Low Operating Leverage

A low operating leverage isn’t a bad thing. A low DOL occurs when variable costs make up the majority of a company’s costs. In other words, most of your costs go into producing the actual product. This is often viewed as less risky since you have fewer fixed costs that need to be covered.

If the economy tanks, less of your product will be ordered. As a result, you’ll be producing less, and your costs for production will go down. And since you have low fixed costs, you won’t be out a ton of money you don’t have.

The downside is that profits are limited since costs are so closely related to sales. So if your sales go up, your costs go up. That’s why if investors like risk, they prefer a higher operating leverage.

What if your Operating Leverage is Less Than 1?

There are times when your operating leverage can drop below 1. For example, if your DOL was 1.25% in 2021 but dropped to .95% in 2022, it would mean your profit has decreased. In essence, it’s costing you more to produce something than you’re earning in profits.

A DOL of less than 1 may indicate that a company needs to reassess pricing levels or streamline operations to reduce per-product production costs. Whatever your operating ratio is, it should always be used with other ratios, like profit margin or current ratio, to gauge the full health of your company.

Final Thoughts: Operating Leverage Can Help You Predict Changes in Profit

Operating leverage can help businesses see how their expenses and sales affect their operating income. Will incremental sales lead to more profit? How would a drop in sales affect you? And are there certain fixed or variable expenses that can be cut to get the most out of your current level of sales? What financial leverage do you really have? This metric can help you answer these questions, alongside other financial statements and ratios.

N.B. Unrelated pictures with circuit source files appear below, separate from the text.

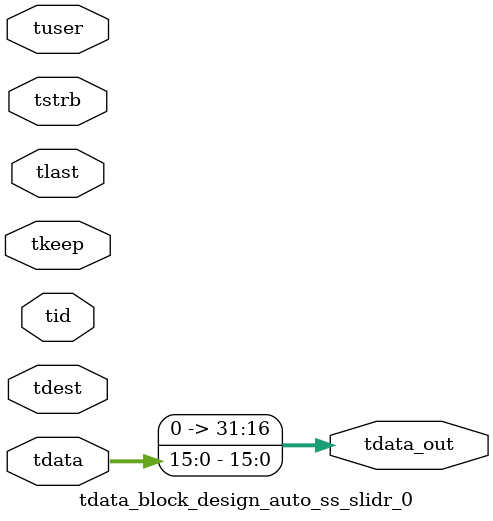
<source format=v>


`timescale 1ps/1ps

module tdata_block_design_auto_ss_slidr_0 #
(
parameter C_S_AXIS_TDATA_WIDTH = 32,
parameter C_S_AXIS_TUSER_WIDTH = 0,
parameter C_S_AXIS_TID_WIDTH   = 0,
parameter C_S_AXIS_TDEST_WIDTH = 0,
parameter C_M_AXIS_TDATA_WIDTH = 32
)
(
input  [(C_S_AXIS_TDATA_WIDTH == 0 ? 1 : C_S_AXIS_TDATA_WIDTH)-1:0     ] tdata,
input  [(C_S_AXIS_TUSER_WIDTH == 0 ? 1 : C_S_AXIS_TUSER_WIDTH)-1:0     ] tuser,
input  [(C_S_AXIS_TID_WIDTH   == 0 ? 1 : C_S_AXIS_TID_WIDTH)-1:0       ] tid,
input  [(C_S_AXIS_TDEST_WIDTH == 0 ? 1 : C_S_AXIS_TDEST_WIDTH)-1:0     ] tdest,
input  [(C_S_AXIS_TDATA_WIDTH/8)-1:0 ] tkeep,
input  [(C_S_AXIS_TDATA_WIDTH/8)-1:0 ] tstrb,
input                                                                    tlast,
output [C_M_AXIS_TDATA_WIDTH-1:0] tdata_out
);

assign tdata_out = {tdata[15:0]};

endmodule


</source>
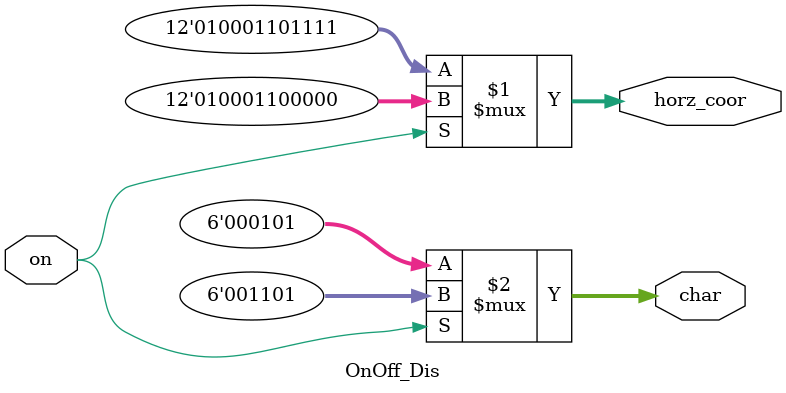
<source format=v>
`timescale 1ns / 1ps


module OnOff_Dis(
    input on,
    
    output [11:0] horz_coor,
    output [5:0] char
    );
    
    assign horz_coor = on ? 12'd1120 : 12'd1135;
    assign char = on ? 6'b1101 : 6'b101;
    
endmodule

</source>
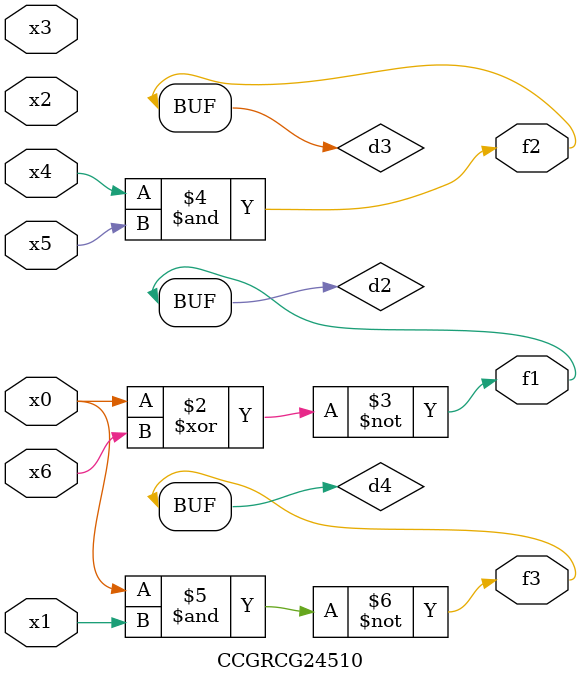
<source format=v>
module CCGRCG24510(
	input x0, x1, x2, x3, x4, x5, x6,
	output f1, f2, f3
);

	wire d1, d2, d3, d4;

	nor (d1, x0);
	xnor (d2, x0, x6);
	and (d3, x4, x5);
	nand (d4, x0, x1);
	assign f1 = d2;
	assign f2 = d3;
	assign f3 = d4;
endmodule

</source>
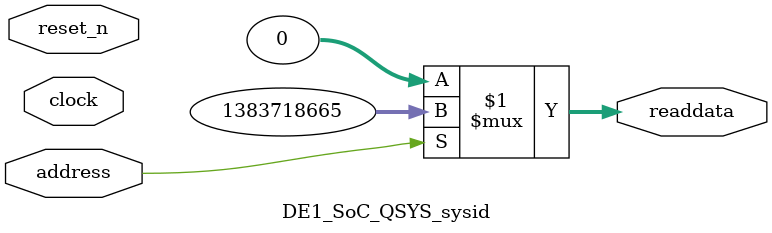
<source format=v>

`timescale 1ns / 1ps
// synthesis translate_on

// turn off superfluous verilog processor warnings 
// altera message_level Level1 
// altera message_off 10034 10035 10036 10037 10230 10240 10030 

module DE1_SoC_QSYS_sysid (
               // inputs:
                address,
                clock,
                reset_n,

               // outputs:
                readdata
             )
;

  output  [ 31: 0] readdata;
  input            address;
  input            clock;
  input            reset_n;

  wire    [ 31: 0] readdata;
  //control_slave, which is an e_avalon_slave
  assign readdata = address ? 1383718665 : 0;

endmodule




</source>
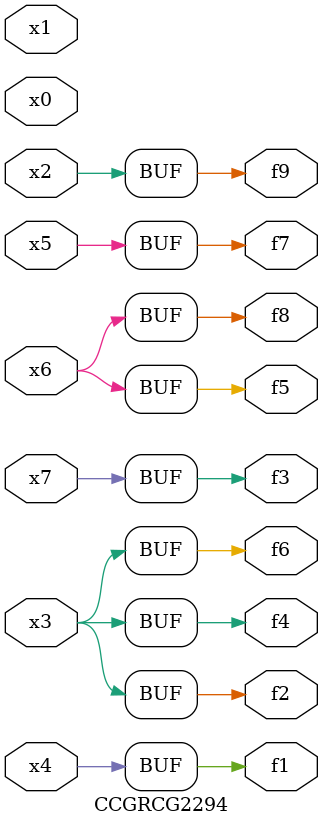
<source format=v>
module CCGRCG2294(
	input x0, x1, x2, x3, x4, x5, x6, x7,
	output f1, f2, f3, f4, f5, f6, f7, f8, f9
);
	assign f1 = x4;
	assign f2 = x3;
	assign f3 = x7;
	assign f4 = x3;
	assign f5 = x6;
	assign f6 = x3;
	assign f7 = x5;
	assign f8 = x6;
	assign f9 = x2;
endmodule

</source>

It can also serve as a useful resource for investors and lenders by helping them figure out how risky a business is upfront—and its profit potential. It's also used for comparing one business with others in an industry to see if they’re performing up to par. Finally, consistently calculating operating leverage over time can help you spot percentage changes from year to year and take action proactively. So now that know everything there is to know about this important financial metric, all that’s left to do? Start crunching those numbers!